**WHAT TO WORK ON:**
Can you render every line of all the data below as a numbered list, skipping any blank lines?

**DATA:**
↓↓↓

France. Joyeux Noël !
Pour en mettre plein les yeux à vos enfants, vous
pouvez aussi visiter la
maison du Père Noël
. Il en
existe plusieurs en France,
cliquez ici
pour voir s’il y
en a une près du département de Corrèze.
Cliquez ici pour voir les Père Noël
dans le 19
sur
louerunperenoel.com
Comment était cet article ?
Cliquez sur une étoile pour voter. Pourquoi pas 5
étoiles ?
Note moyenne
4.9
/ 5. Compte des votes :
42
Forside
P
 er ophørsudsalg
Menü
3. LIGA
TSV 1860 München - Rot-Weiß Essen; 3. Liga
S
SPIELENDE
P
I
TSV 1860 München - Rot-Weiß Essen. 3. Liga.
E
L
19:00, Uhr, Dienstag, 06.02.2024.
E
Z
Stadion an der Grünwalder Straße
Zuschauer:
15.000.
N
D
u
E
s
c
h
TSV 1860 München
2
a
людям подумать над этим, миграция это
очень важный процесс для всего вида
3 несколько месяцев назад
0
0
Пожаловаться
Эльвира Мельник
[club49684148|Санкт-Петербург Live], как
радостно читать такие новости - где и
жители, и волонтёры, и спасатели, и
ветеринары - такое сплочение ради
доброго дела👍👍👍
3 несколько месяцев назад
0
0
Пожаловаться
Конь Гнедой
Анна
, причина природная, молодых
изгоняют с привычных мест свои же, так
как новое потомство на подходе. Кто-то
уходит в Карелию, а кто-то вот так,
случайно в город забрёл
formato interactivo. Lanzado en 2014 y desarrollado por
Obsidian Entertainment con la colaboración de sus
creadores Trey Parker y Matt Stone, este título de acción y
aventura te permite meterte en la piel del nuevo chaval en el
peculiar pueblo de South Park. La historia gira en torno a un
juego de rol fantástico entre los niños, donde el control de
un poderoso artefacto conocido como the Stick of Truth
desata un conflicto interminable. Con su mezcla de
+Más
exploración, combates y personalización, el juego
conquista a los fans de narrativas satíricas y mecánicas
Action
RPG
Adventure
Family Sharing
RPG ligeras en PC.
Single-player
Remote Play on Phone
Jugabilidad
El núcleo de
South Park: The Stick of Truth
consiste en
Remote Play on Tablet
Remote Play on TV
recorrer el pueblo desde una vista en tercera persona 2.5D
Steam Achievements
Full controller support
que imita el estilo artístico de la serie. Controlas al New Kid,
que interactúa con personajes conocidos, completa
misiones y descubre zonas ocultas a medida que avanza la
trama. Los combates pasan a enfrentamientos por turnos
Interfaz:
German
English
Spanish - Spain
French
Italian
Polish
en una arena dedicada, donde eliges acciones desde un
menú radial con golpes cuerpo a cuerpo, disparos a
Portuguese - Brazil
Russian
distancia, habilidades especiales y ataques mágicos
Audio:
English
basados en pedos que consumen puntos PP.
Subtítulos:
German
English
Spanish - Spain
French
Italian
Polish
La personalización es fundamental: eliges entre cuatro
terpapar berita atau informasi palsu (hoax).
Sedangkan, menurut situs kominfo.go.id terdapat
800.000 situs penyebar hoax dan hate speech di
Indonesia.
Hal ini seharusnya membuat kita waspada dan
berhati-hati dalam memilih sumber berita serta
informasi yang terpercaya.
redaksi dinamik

↑↑↑

**EXERCISE RESULT:**
1. France. Joyeux Noël !
2. Pour en mettre plein les yeux à vos enfants, vous
3. pouvez aussi visiter la
4. maison du Père Noël
5. . Il en
6. existe plusieurs en France,
7. cliquez ici
8. pour voir s’il y
9. en a une près du département de Corrèze.
10. Cliquez ici pour voir les Père Noël
11. dans le 19
12. sur
13. louerunperenoel.com
14. Comment était cet article ?
15. Cliquez sur une étoile pour voter. Pourquoi pas 5
16. étoiles ?
17. Note moyenne
18. 4.9
19. / 5. Compte des votes :
20. 42
21. Forside
22. P
23.  er ophørsudsalg
24. Menü
25. 3. LIGA
26. TSV 1860 München - Rot-Weiß Essen; 3. Liga
27. S
28. SPIELENDE
29. P
30. I
31. TSV 1860 München - Rot-Weiß Essen. 3. Liga.
32. E
33. L
34. 19:00, Uhr, Dienstag, 06.02.2024.
35. E
36. Z
37. Stadion an der Grünwalder Straße
38. Zuschauer:
39. 15.000.
40. N
41. D
42. u
43. E
44. s
45. c
46. h
47. TSV 1860 München
48. 2
49. a
50. людям подумать над этим, миграция это
51. очень важный процесс для всего вида
52. 3 несколько месяцев назад
53. 0
54. 0
55. Пожаловаться
56. Эльвира Мельник
57. [club49684148|Санкт-Петербург Live], как
58. радостно читать такие новости - где и
59. жители, и волонтёры, и спасатели, и
60. ветеринары - такое сплочение ради
61. доброго дела👍👍👍
62. 3 несколько месяцев назад
63. 0
64. 0
65. Пожаловаться
66. Конь Гнедой
67. Анна
68. , причина природная, молодых
69. изгоняют с привычных мест свои же, так
70. как новое потомство на подходе. Кто-то
71. уходит в Карелию, а кто-то вот так,
72. случайно в город забрёл
73. formato interactivo. Lanzado en 2014 y desarrollado por
74. Obsidian Entertainment con la colaboración de sus
75. creadores Trey Parker y Matt Stone, este título de acción y
76. aventura te permite meterte en la piel del nuevo chaval en el
77. peculiar pueblo de South Park. La historia gira en torno a un
78. juego de rol fantástico entre los niños, donde el control de
79. un poderoso artefacto conocido como the Stick of Truth
80. desata un conflicto interminable. Con su mezcla de
81. +Más
82. exploración, combates y personalización, el juego
83. conquista a los fans de narrativas satíricas y mecánicas
84. Action
85. RPG
86. Adventure
87. Family Sharing
88. RPG ligeras en PC.
89. Single-player
90. Remote Play on Phone
91. Jugabilidad
92. El núcleo de
93. South Park: The Stick of Truth
94. consiste en
95. Remote Play on Tablet
96. Remote Play on TV
97. recorrer el pueblo desde una vista en tercera persona 2.5D
98. Steam Achievements
99. Full controller support
100. que imita el estilo artístico de la serie. Controlas al New Kid,
101. que interactúa con personajes conocidos, completa
102. misiones y descubre zonas ocultas a medida que avanza la
103. trama. Los combates pasan a enfrentamientos por turnos
104. Interfaz:
105. German
106. English
107. Spanish - Spain
108. French
109. Italian
110. Polish
111. en una arena dedicada, donde eliges acciones desde un
112. menú radial con golpes cuerpo a cuerpo, disparos a
113. Portuguese - Brazil
114. Russian
115. distancia, habilidades especiales y ataques mágicos
116. Audio:
117. English
118. basados en pedos que consumen puntos PP.
119. Subtítulos:
120. German
121. English
122. Spanish - Spain
123. French
124. Italian
125. Polish
126. La personalización es fundamental: eliges entre cuatro
127. terpapar berita atau informasi palsu (hoax).
128. Sedangkan, menurut situs kominfo.go.id terdapat
129. 800.000 situs penyebar hoax dan hate speech di
130. Indonesia.
131. Hal ini seharusnya membuat kita waspada dan
132. berhati-hati dalam memilih sumber berita serta
133. informasi yang terpercaya.
134. redaksi dinamik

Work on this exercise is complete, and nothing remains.